Problem statement: Copy out each of the following items word for word.

Extracted information:
──────

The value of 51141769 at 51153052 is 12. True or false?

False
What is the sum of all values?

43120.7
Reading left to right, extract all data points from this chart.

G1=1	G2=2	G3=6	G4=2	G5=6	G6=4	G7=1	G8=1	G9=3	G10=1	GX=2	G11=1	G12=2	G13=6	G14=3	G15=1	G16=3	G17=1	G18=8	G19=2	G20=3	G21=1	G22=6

──────

Task solution:
The value of 51141769 at 51153052 is 12. True or false?

False
What is the sum of all values?

43120.7
Reading left to right, extract all data points from this chart.

G1=1	G2=2	G3=6	G4=2	G5=6	G6=4	G7=1	G8=1	G9=3	G10=1	GX=2	G11=1	G12=2	G13=6	G14=3	G15=1	G16=3	G17=1	G18=8	G19=2	G20=3	G21=1	G22=6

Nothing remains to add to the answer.